Oliver Frlji´cs "Woyzeck" am Schauspielhaus. Neu und doch bekannt
Auf der Bühne ein mächtiger Galgen, an dem der Titelheld baumelt, dazu getragene Akkorde und schließlich eine riesenhafte Spiegelfolie, die Regisseur Oliver Frljić und sein Bühnenbildner Igor Pauška dem Publikum vorhalten. Bei passender Beleuchtung sieht es sich dann selbst an. Und ja, das Licht passt! Es ist eindrucksvoll und einer jener Teile der Inszenierung, die sie tragen - über manche Schwäche hinweg.
Frljić zäumt den "Woyzeck" von hinten auf, am Tunnelblick des Sterbenden rasen die Momentaufnahmen vorbei, auf sein finales Verhängnis zu. Georg Büchners Fragment wird weiter fragmentiert, zerstückelt, reinszeniert. Das schafft starke Bilder. In drastischer Weise erfährt Franz Solar als Woyzeck die Entmenschlichung, die die Regie zuallererst zeigen will. Zentrales Mittel dazu ist - szenisch wie metaphorisch - die sexuelle Erniedrigung: die Degradierung des Subjekts zum Objekt trivialer Triebe.
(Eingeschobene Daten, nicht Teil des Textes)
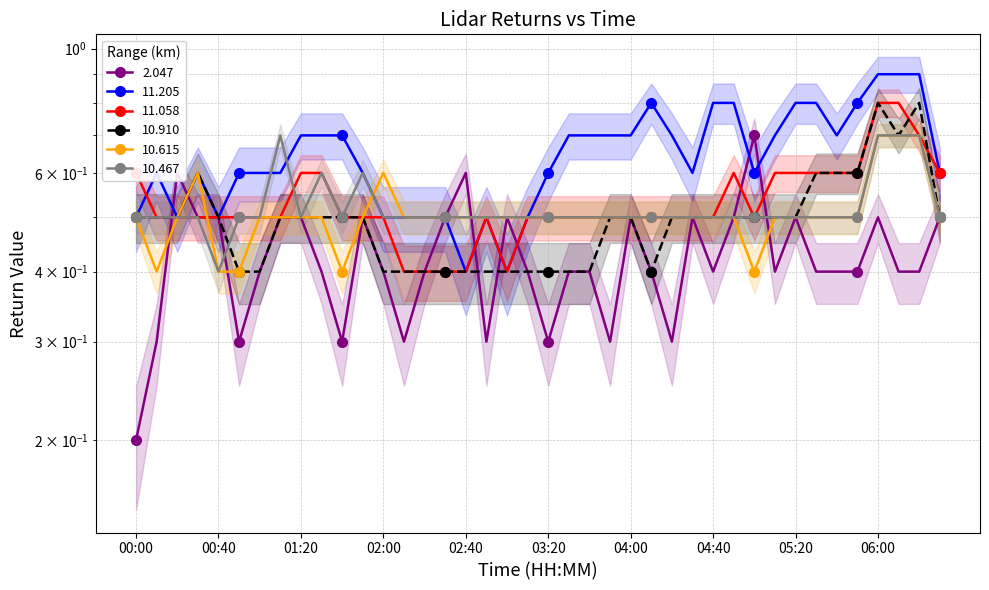

The value of 11.058 at 06:00 is 0.8. True or false?

True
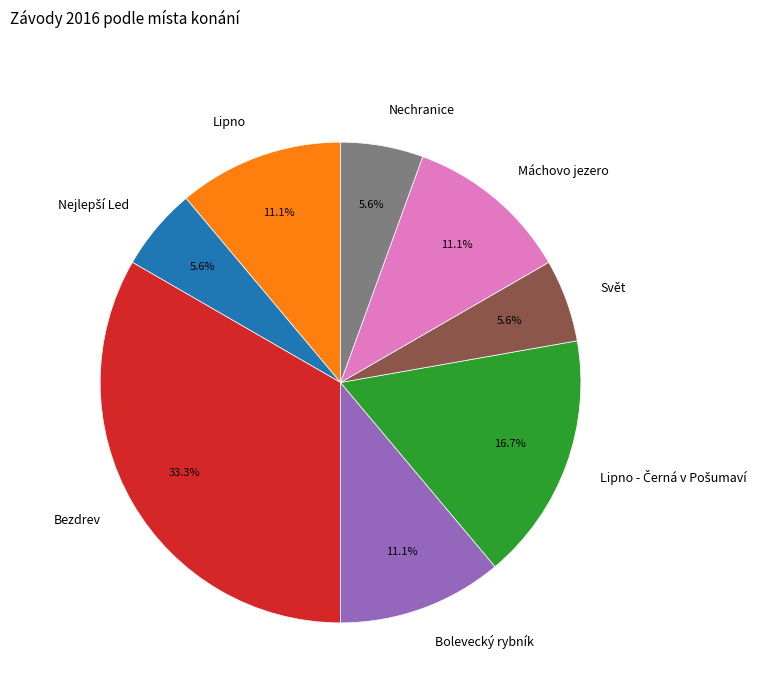

Which slice is the largest?

Bezdrev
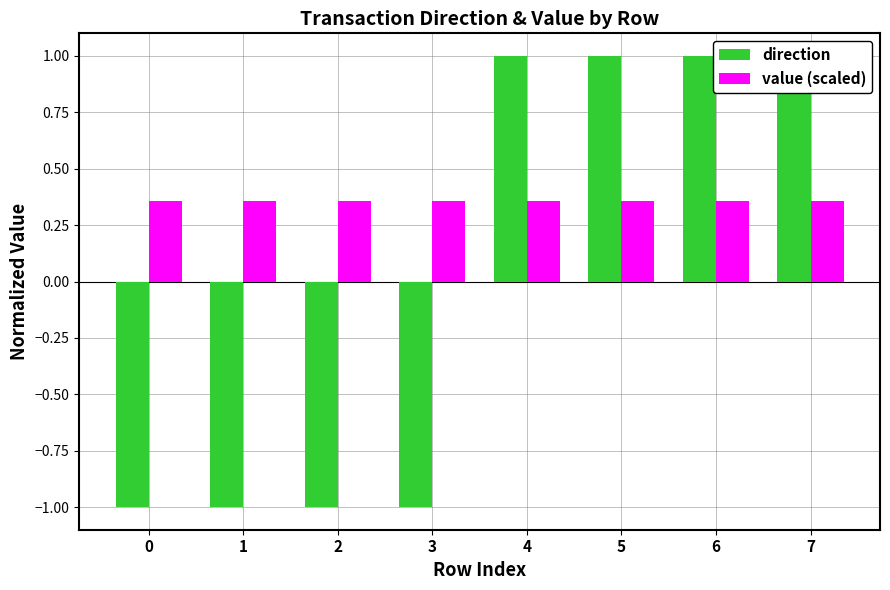

Which has a higher value, 5 or 3?

5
Dem Falter hat Frljić sein Anliegen erläutert, Büchners Woyzeck auf den "ökonomischen Faschismus" unserer Zeit anzusetzen. Doch über ihre bildgewaltigen, plakativen Szenen kommt der Inszenierung die gesellschaftskritische Substanz abhanden. Da bietet der Text im Original mehr als die Grazer Interpretation. Oliver Frljić will die Mittel des Theaters nutzen, um Themen über den Bühnenraum hinaus in die Gesellschaft zu tragen, er will aufrütteln, schockieren. Doch auch das funktioniert nicht wirklich. Mag sein, dass er die vergleichsweise konservative kroatische Theaterwelt mit einer brutal sexualisierten Szenerie vor den Kopf stößt, hier wirkt sie vor allem ... abgelutscht.